Andy Whelan, 68, president of BioElectronics in Frederick , resides in Urbana , but lived previously in Germantown. A former Roman Catholic, he said that he drove by the American Zen College for 16 years before walking through the doors of the dharma hall.

He’s been coming regularly for the past seven years.

“I started meditating as a Catholic, the church has a long history of the meditation, but there is a duality within in the church that makes it complex,” Whelan said. “Why are you praying to a God that is outside you, when God is inside you? There is no separation.”

“What I found here,” he said. “is pure ‘Zen,'” by which he means non-duality, a sense of oneness with life and all things.

“Zen practice,” Whelan continued, “gives us the realization that it’s up to us to bring about a personal, transformative, spiritual experience. Jesus went into the desert for 40 days and meditated.”

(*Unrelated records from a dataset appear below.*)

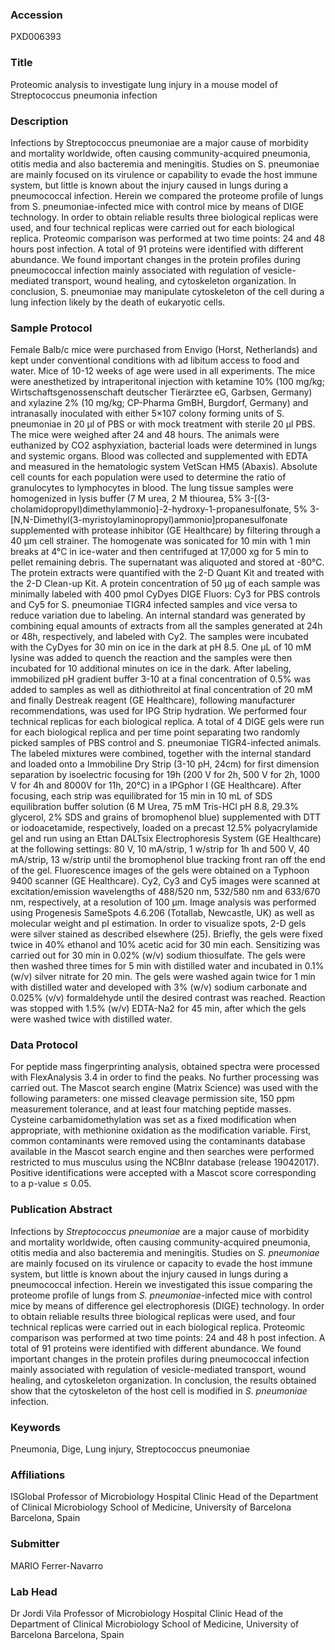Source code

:### Accession
PXD006393

### Title
Proteomic analysis to investigate lung injury in a mouse model of Streptococcus pneumonia infection

### Description
Infections by Streptococcus pneumoniae are a major cause of morbidity and mortality worldwide, often causing community-acquired pneumonia, otitis media and also bacteremia and meningitis. Studies on S. pneumoniae are mainly focused on its virulence or capability to evade the host immune system, but little is known about the injury caused in lungs during a pneumococcal infection. Herein we compared the proteome profile of lungs from S. pneumoniae-infected mice with control mice by means of DIGE technology. In order to obtain reliable results three biological replicas were used, and four technical replicas were carried out for each biological replica. Proteomic comparison was performed at two time points: 24 and 48 hours post infection. A total of 91 proteins were identified with different abundance. We found important changes in the protein profiles during pneumococcal infection mainly associated with regulation of vesicle-mediated transport, wound healing, and cytoskeleton organization. In conclusion, S. pneumoniae may manipulate cytoskeleton of the cell during a lung infection likely by the death of eukaryotic cells.

### Sample Protocol
Female Balb/c mice were purchased from Envigo (Horst, Netherlands) and kept under conventional conditions with ad libitum access to food and water. Mice of 10-12 weeks of age were used in all experiments. The mice were anesthetized by intraperitonal injection with ketamine 10% (100 mg/kg; Wirtschaftsgenossenschaft deutscher Tierärztee eG, Garbsen, Germany) and xylazine 2% (10 mg/kg; CP-Pharma GmBH, Burgdorf, Germany) and intranasally inoculated with either 5×107 colony forming units of S. pneumoniae in 20 µl of PBS or with mock treatment with sterile 20 µl PBS. The mice were weighed after 24 and 48 hours. The animals were euthanized by CO2 asphyxiation, bacterial loads were determined in lungs and systemic organs. Blood was collected and supplemented with EDTA and measured in the hematologic system VetScan HM5 (Abaxis). Absolute cell counts for each population were used to determine the ratio of granulocytes to lymphocytes in blood. The lung tissue samples were homogenized in lysis buffer (7 M urea, 2 M thiourea, 5% 3-[(3-cholamidopropyl)dimethylammonio]-2-hydroxy-1-propanesulfonate, 5% 3-[N,N-Dimethyl(3-myristoylaminopropyl)ammonio]propanesulfonate supplemented with protease inhibitor (GE Healthcare) by filtering through a 40 µm cell strainer. The homogenate was sonicated for 10 min with 1 min breaks at 4°C in ice-water and then centrifuged at 17,000 xg for 5 min to pellet remaining debris. The supernatant was aliquoted and stored at -80°C. The protein extracts were quantified with the 2-D Quant Kit and treated with the 2-D Clean-up Kit. A protein concentration of 50 µg of each sample was minimally labeled with 400 pmol CyDyes DIGE Fluors: Cy3 for PBS controls and Cy5 for S. pneumoniae TIGR4 infected samples and vice versa to reduce variation due to labeling. An internal standard was generated by combining equal amounts of extracts from all the samples generated at 24h or 48h, respectively, and labeled with Cy2. The samples were incubated with the CyDyes for 30 min on ice in the dark at pH 8.5. One µL of 10 mM lysine was added to quench the reaction and the samples were then incubated for 10 additional minutes on ice in the dark. After labeling, immobilized pH gradient buffer 3-10 at a final concentration of 0.5% was added to samples as well as dithiothreitol at final concentration of 20 mM and finally Destreak reagent (GE Healthcare), following manufacturer recommendations, was used for IPG Strip hydration. We performed four technical replicas for each biological replica. A total of 4 DIGE gels were run for each biological replica and per time point separating two randomly picked samples of PBS control and S. pneumoniae TIGR4-infected animals. The labeled mixtures were combined, together with the internal standard and loaded onto a Immobiline Dry Strip (3-10 pH, 24cm) for first dimension separation by isoelectric focusing for 19h (200 V for 2h, 500 V for 2h, 1000 V for 4h and 8000V for 11h, 20°C) in a IPGphor I (GE Healthcare). After focusing, each strip was equilibrated for 15 min in 10 mL of  SDS equilibration buffer solution (6 M Urea, 75 mM Tris-HCl pH 8.8, 29.3% glycerol, 2% SDS and grains of bromophenol blue) supplemented with DTT or iodoacetamide, respectively, loaded on a precast 12.5% polyacrylamide gel and run using an Ettan DALTsix Electrophoresis System (GE Healthcare) at the following settings: 80 V, 10 mA/strip, 1 w/strip for 1h and 500 V, 40 mA/strip, 13 w/strip until the bromophenol blue tracking front ran off the end of the gel. Fluorescence images of the gels were obtained on a Typhoon 9400 scanner (GE Healthcare). Cy2, Cy3 and Cy5 images were scanned at excitation/emission wavelengths of 488/520 nm, 532/580 nm and 633/670 nm, respectively, at a resolution of 100 µm. Image analysis was performed using Progenesis SameSpots 4.6.206 (Totallab, Newcastle, UK) as well as molecular weight and pI estimation. In order to visualize spots, 2-D gels were silver stained as described elsewhere (25). Briefly, the gels were fixed twice in 40% ethanol and 10% acetic acid for 30 min each. Sensitizing was carried out for 30 min in 0.02% (w/v) sodium thiosulfate. The gels were then washed three times for 5 min with distilled water and incubated in 0.1% (w/v) silver nitrate for 20 min. The gels were washed again twice for 1 min with distilled water and developed with 3% (w/v) sodium carbonate and 0.025% (v/v) formaldehyde until the desired contrast was reached. Reaction was stopped with 1.5% (w/v) EDTA-Na2 for 45 min, after which the gels were washed twice with distilled water.

### Data Protocol
For peptide mass fingerprinting analysis, obtained spectra were processed with FlexAnalysis 3.4 in order to find the peaks. No further processing was carried out. The Mascot search engine (Matrix Science) was used with the following parameters: one missed cleavage permission site, 150 ppm measurement tolerance, and at least four matching peptide masses. Cysteine carbamidomethylation was set as a fixed modification when appropriate, with methionine oxidation as the modification variable. First, common contaminants were removed using the contaminants database available in the Mascot search engine and then searches were performed restricted to mus musculus using the NCBInr database (release 19042017). Positive identifications were accepted with a Mascot score corresponding to a p-value ≤ 0.05.

### Publication Abstract
Infections by <i>Streptococcus pneumoniae</i> are a major cause of morbidity and mortality worldwide, often causing community-acquired pneumonia, otitis media and also bacteremia and meningitis. Studies on <i>S. pneumoniae</i> are mainly focused on its virulence or capacity to evade the host immune system, but little is known about the injury caused in lungs during a pneumococcal infection. Herein we investigated this issue comparing the proteome profile of lungs from <i>S. pneumoniae-</i>infected mice with control mice by means of difference gel electrophoresis (DIGE) technology. In order to obtain reliable results three biological replicas were used, and four technical replicas were carried out in each biological replica. Proteomic comparison was performed at two time points: 24 and 48 h post infection. A total of 91 proteins were identified with different abundance. We found important changes in the protein profiles during pneumococcal infection mainly associated with regulation of vesicle-mediated transport, wound healing, and cytoskeleton organization. In conclusion, the results obtained show that the cytoskeleton of the host cell is modified in <i>S. pneumoniae</i> infection.

### Keywords
Pneumonia, Dige, Lung injury, Streptococcus pneumoniae

### Affiliations
ISGlobal
Professor of Microbiology Hospital Clinic Head of the Department of Clinical Microbiology School of Medicine, University of Barcelona Barcelona, Spain

### Submitter
MARIO Ferrer-Navarro

### Lab Head
Dr Jordi Vila
Professor of Microbiology Hospital Clinic Head of the Department of Clinical Microbiology School of Medicine, University of Barcelona Barcelona, Spain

By sitting in the correct posture and quieting the mind through focusing on breathing, Whelan said, “the ego begins to shut down and your real nature, and reality, comes through.”

Whelan said Shin talks about Zen Buddhism as stripping bare ritual and icons, focusing on mindful meditation, heading directly toward the path of enlightenment.

“Master Shin refers to it as walking straight up the face of the mountain,” Whelan said.

Mary Torrey, 47, of Germantown, is also a former Catholic. She came to the Zen College to learn meditation to help alleviate health issues that left her unable to work or do much physical activity.

“For me, I needed to learn how to do nothing,” she said. “I needed to learn how to be at peace with a life that had been filled with business and running around.”

Through meditation, Torrey said she’s been able to discard what she did not need: the emotional baggage she’d carried, as well as the usual cultural trappings of modern life.

“Zen is a practice that puts you in position to help yourself,” Torrey said.

Shin said that in order to live a happy life, it takes honesty, knowledge, hard work and patience.

“Patience is very important,” he stresses.

Human beings must become “unhooked,” as he puts it, from physical and emotional attachments to feel liberated and receive enlightenment. Comparing the heart to a mirror, Shin said it takes dedication to keep one’s heart clean from anger, resentment, selfishness and attachment.

Recognizing the dignity of each individual is equally important.

“No competing,” he said. “Like an orchestra. No one competes, all play together and harmony and music comes forth.”

When people achieve this enlightenment, he said, there is no need for hospitals, prisons, drugs or pharmacies.

“No need for the health care debate,” he said with a laugh.

Through meditation and the everyday practice of mindfulness, innate compassion and understanding is developed, Shin said, which naturally is shared with others.

“Everyone and everything is created from the same ‘wisdom light,'” the Zen master said. “Once people recognize this and their true nature, they blossom, like a flower that opens by itself.

“They become beautiful, and are able to help others the way a flower’s honey helps a lot of insects.”